俺は、迎えに来た両親といっしょに帰る途中、坂田先輩の事を、聞いた。

親父が溜息をついて、俺に教えてくれたこと。




それは。








今俺は、先輩の病室のベッドの脇に座っている。

あれから二週間眠り続けている先輩。
あのダルそうな目を閉じてしまえば、まるでギリシアの彫刻のように美しい顔立ちをしているんだな、とわかる。

先輩は、死んでいなかった。

俺が殺してしまったと思った時はまだ息があって、それからすぐに先輩の携帯からお姉さんに連絡があったという。
不審に思ってお姉さんが引き返して救急車を呼んだということだった。

「先輩は、ここにちゃんといるんですよねぃ」

山崎は、俺たちみたいに魂が抜けてしまうのは極まれだというような言い方をしていた。
ということは、先輩も多分この身体の中に眠っているんだろう。

殺してなかった。

俺は、先輩を、殺してしまっていなかった。


「うー」

俺はぼすんと先輩の白いシーツの胸に顔を埋めた。

「すいやせん先輩。
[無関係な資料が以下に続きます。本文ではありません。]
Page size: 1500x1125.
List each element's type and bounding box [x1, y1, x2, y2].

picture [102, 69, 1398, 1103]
・・・ひでえことして、すいやせん」

シーツに手を入れて、先輩の指を握る。
柔らかく意思を持たないその指は、俺がぎゅうっと握っても、握り返してくれることはない。
でも、生きている。

俺も先輩も。

山崎の言っていたことは結局全部嘘だったのだ。
山崎は、本当に俺を殺そうとしていたんだろうか。
身体が先に死んでしまったら、もうどこへも行けないって言っていた。

ただ孤独で、仲間がほしかった山崎。
でも、俺の酸素が奪われて、そんなにすぐに病院のスタッフが飛んでくるなんてことがあるだろうか。
先輩もおんなじ。
先輩自身は意識がなかったってのに、一体誰が先輩のケータイからお姉さんに連絡するんだ。
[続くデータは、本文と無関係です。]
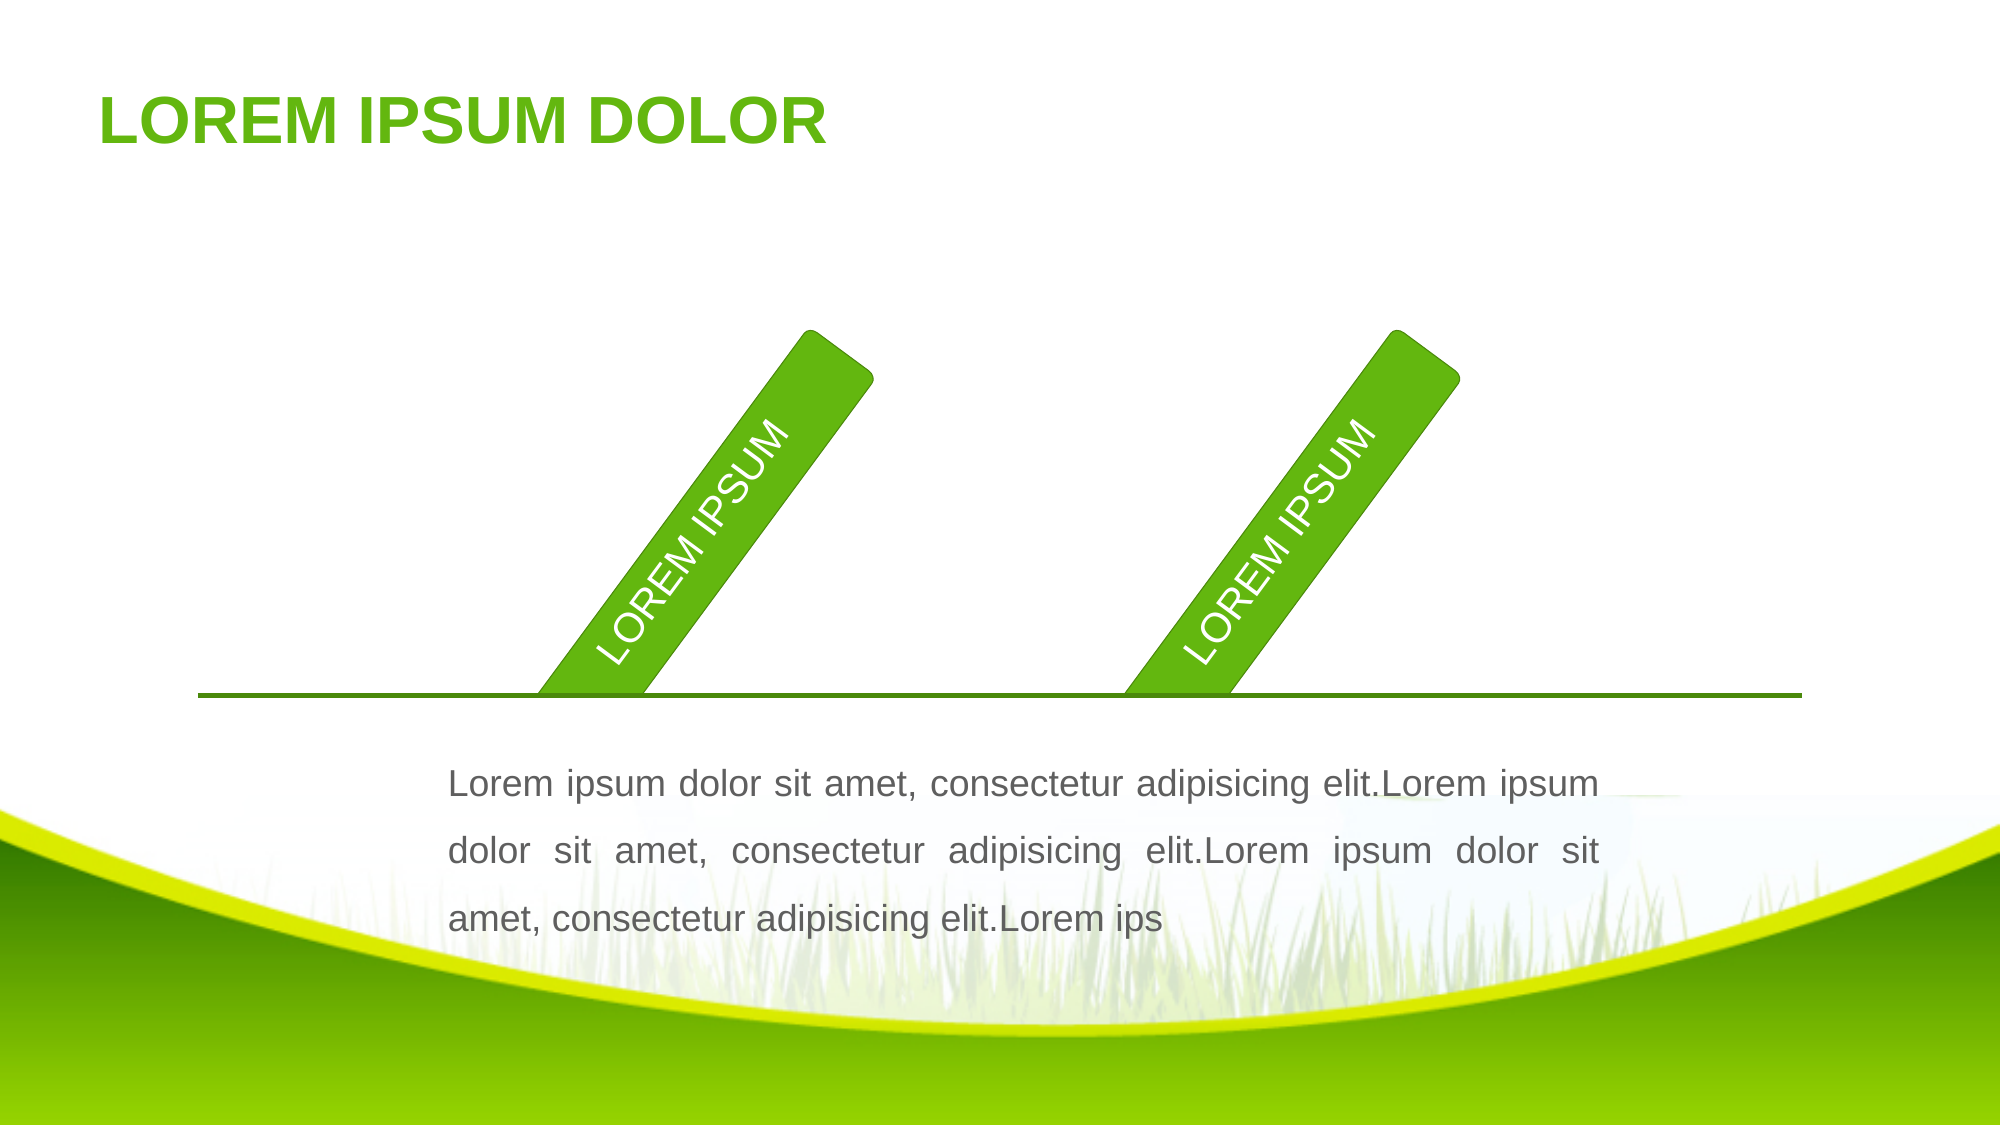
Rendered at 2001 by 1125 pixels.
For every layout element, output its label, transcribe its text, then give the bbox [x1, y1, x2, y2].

はじめから山崎は俺を自分と同じ世界に引きずり込む気なんてなかったし、先輩を殺す気もなかった。

俺は退院してすぐに学校へ戻ったけど、山崎なんてやつはいなかったし、誰も知らなかった。
ふと思い立って、うちの学校の昔の卒業アルバムを漁ってみたら、27年も前の卒業生に山崎がいた。
正確には、集合写真の右上に、だけど。


ずっと寂しかったんだろう。
そしてこれからもずっと。


先輩は身体の中に入っているだろうけど、山崎はきっとまだこの辺りのどこかにいるんだろう。

ごめんな。
俺はそっち行けねえ。

だけど、お前がいるってことだけは、ちゃんと覚えてるから。
ぜってえ忘れねえから。

山崎のことを考えていたら、喉の奥がひくりと鳴った。
「先輩」

起きてくだせえよ。

起きて。

浮気性でもなんでもいいから。


「起きねえとまた至近距離からどてっぱらに一発ボール叩きこみやすぜ」

じっと、先輩のわりとお行儀の良い鼻のてっぺんを眺めながらそう言った。


その瞬間、シーツの中で握りしめている先輩の指が、ぴくりと動いた。